Stored data entries
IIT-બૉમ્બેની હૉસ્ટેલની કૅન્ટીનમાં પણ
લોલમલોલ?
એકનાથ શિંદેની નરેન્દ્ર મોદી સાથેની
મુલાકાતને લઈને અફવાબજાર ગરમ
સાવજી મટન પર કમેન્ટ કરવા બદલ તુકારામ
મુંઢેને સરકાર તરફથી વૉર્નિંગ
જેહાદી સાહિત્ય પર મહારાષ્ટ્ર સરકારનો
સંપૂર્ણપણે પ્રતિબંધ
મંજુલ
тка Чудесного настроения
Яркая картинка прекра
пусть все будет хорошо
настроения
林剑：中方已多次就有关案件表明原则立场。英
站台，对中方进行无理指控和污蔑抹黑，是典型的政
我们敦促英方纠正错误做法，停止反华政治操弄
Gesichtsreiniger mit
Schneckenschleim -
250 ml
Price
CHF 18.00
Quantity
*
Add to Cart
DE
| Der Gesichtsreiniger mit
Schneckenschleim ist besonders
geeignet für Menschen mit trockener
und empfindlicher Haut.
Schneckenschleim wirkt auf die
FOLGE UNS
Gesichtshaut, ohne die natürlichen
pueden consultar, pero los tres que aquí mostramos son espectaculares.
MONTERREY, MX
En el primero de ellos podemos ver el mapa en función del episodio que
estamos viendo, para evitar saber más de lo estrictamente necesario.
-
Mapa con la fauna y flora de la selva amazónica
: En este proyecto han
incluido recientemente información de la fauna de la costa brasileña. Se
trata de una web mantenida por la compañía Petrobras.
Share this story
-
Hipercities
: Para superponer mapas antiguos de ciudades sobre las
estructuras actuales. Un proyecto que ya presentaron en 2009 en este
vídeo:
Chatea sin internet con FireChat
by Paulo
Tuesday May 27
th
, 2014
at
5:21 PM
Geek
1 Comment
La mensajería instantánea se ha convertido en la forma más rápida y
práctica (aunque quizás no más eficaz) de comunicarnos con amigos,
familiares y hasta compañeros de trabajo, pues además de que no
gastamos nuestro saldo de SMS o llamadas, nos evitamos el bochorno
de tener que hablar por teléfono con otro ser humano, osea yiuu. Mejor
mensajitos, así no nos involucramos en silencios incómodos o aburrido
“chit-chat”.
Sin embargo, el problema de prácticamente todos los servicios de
...
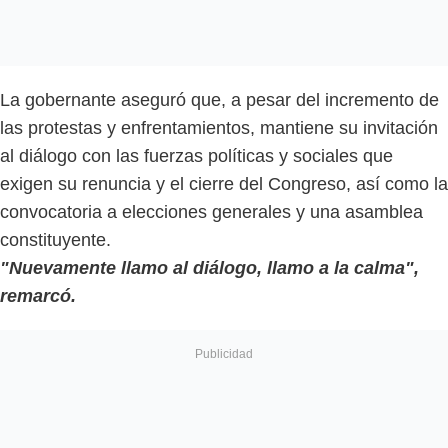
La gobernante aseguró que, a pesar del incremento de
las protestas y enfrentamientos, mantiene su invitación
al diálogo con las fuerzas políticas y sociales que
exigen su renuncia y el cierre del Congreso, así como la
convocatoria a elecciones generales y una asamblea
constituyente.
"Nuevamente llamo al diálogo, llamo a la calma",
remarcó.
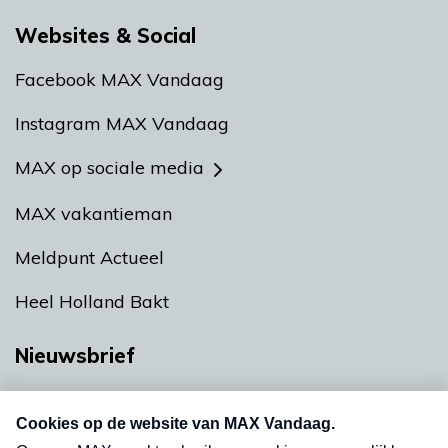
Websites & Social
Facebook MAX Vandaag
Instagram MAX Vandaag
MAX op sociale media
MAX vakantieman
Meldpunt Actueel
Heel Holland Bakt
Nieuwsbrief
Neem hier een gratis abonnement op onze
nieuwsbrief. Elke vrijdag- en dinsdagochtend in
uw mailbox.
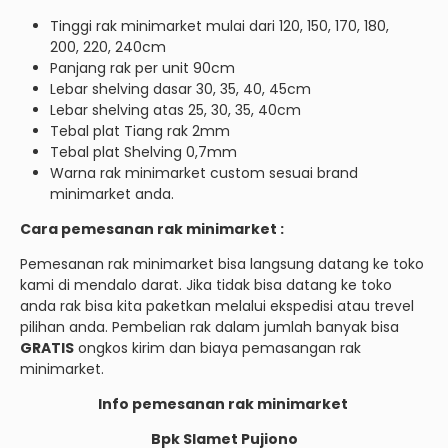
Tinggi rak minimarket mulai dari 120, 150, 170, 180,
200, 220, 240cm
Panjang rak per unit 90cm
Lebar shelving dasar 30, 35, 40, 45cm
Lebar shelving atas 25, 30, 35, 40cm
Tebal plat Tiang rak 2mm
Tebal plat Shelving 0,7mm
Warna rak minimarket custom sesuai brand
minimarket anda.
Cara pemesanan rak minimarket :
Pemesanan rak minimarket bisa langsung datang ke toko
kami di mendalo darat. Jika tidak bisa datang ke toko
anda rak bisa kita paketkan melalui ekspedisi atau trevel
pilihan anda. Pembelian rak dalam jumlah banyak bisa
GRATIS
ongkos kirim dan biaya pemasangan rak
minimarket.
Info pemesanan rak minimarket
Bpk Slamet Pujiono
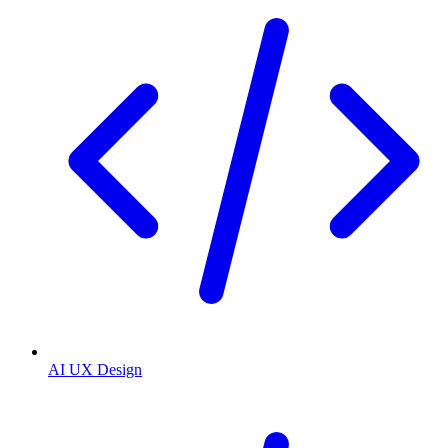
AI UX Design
* * *
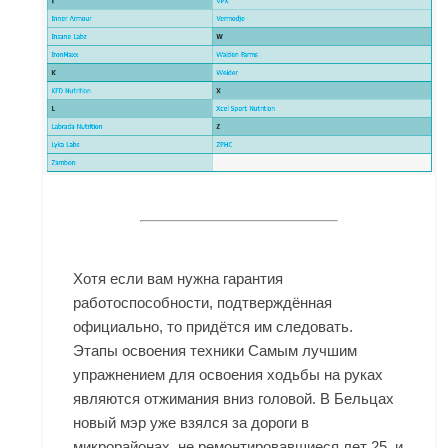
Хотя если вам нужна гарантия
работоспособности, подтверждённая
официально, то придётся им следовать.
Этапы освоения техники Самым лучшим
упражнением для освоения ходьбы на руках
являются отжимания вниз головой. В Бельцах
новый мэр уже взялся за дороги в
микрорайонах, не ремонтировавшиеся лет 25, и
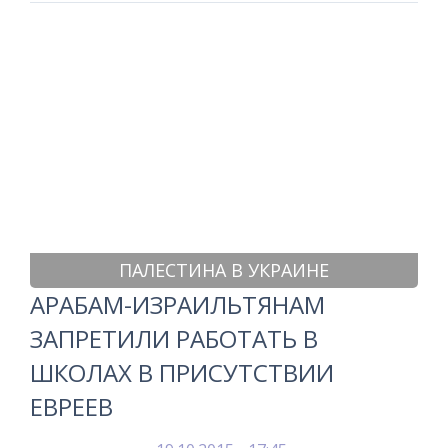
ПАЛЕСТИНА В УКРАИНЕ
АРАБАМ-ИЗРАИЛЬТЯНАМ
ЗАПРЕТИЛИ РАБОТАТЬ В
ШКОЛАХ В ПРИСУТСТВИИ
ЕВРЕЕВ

◆ Work instructions ◆
Begin at the line in the entries above that has "Instagram MAX Vandaag", stop after the line that has "Warna rak minimarket custom sesuai brand", and output exactly those lines without pictures.

◆ Task response ◆
Instagram MAX Vandaag
MAX op sociale media
MAX vakantieman
Meldpunt Actueel
Heel Holland Bakt
Nieuwsbrief
Neem hier een gratis abonnement op onze
nieuwsbrief. Elke vrijdag- en dinsdagochtend in
uw mailbox.
Tinggi rak minimarket mulai dari 120, 150, 170, 180,
200, 220, 240cm
Panjang rak per unit 90cm
Lebar shelving dasar 30, 35, 40, 45cm
Lebar shelving atas 25, 30, 35, 40cm
Tebal plat Tiang rak 2mm
Tebal plat Shelving 0,7mm
Warna rak minimarket custom sesuai brand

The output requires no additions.